Bill Ricquier Joint Managing Director, Singapore
Singapore Legal Update - The Insolvency, Restructuring and Dissolution Act: An Overview
The Insolvency, Restructuring and Dissolution Act 2018, (Act No.40 of 2018, the “Act”) , which came into force on 30 July, marks, for now at least, the final stage in what has been a far-reaching overhaul of Singapore’s insolvency and debt restructuring regime.
This process had started in 2015 with some amendments to the Bankruptcy Act (Cap 20). Then, in 2017, significant amendments were made to the Companies Act (Cap 50), in respect of both judicial management orders and schemes of arrangement. In particular, aspects of the “Chapter 11” procedure of the US Bankruptcy Code were imported into a system that has historically always looked to English company and insolvency law for inspiration - if that is the right word - and provisions were enacted to deal with various aspects of cross-border insolvency.
Now the Act, a massive affair of 527 sections, draws everything together.
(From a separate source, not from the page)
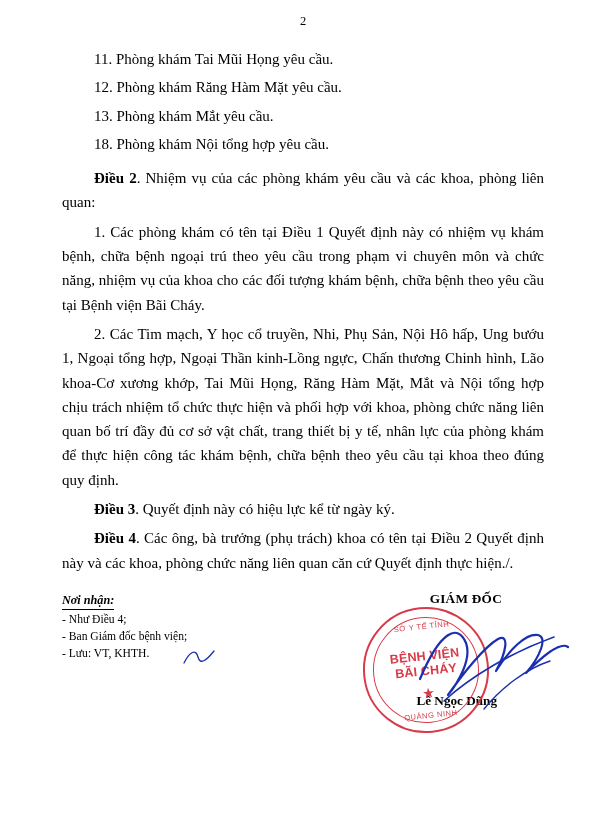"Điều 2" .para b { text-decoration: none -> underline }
There is nothing inherently wrong in having individual insolvency - bankruptcy - dealt with in one statutory regime, and corporate insolvency dealt with under another. There are differences and there are similarities between the various sets of procedures. But it was necessary to consult the Bankruptcy Act in order to answer quite fundamental questions in relation to corporate insolvency and the case for consolidation was not seriously arguable. Now, the Bankruptcy Act will be repealed in its entirety, and those provisions in the Companies Act dealing with insolvency will also disappear. Parts 4 to 12 (sections 61 to 272) of the Act deal with corporate insolvency, and Parts 13 to 21 (sections 273 to 437) deal with bankruptcy. Thus, separate provisions now exist enabling the court to make orders restoring the position to what it would have been had the company, or the individual, as the case may be, not entered into a transaction at an undervalue or given an unfair preference to a creditor, following an application by a judicial manager or liquidator of the company (sections 224 to 227) or by the Official Assignee (sections 361 to 365) respectively.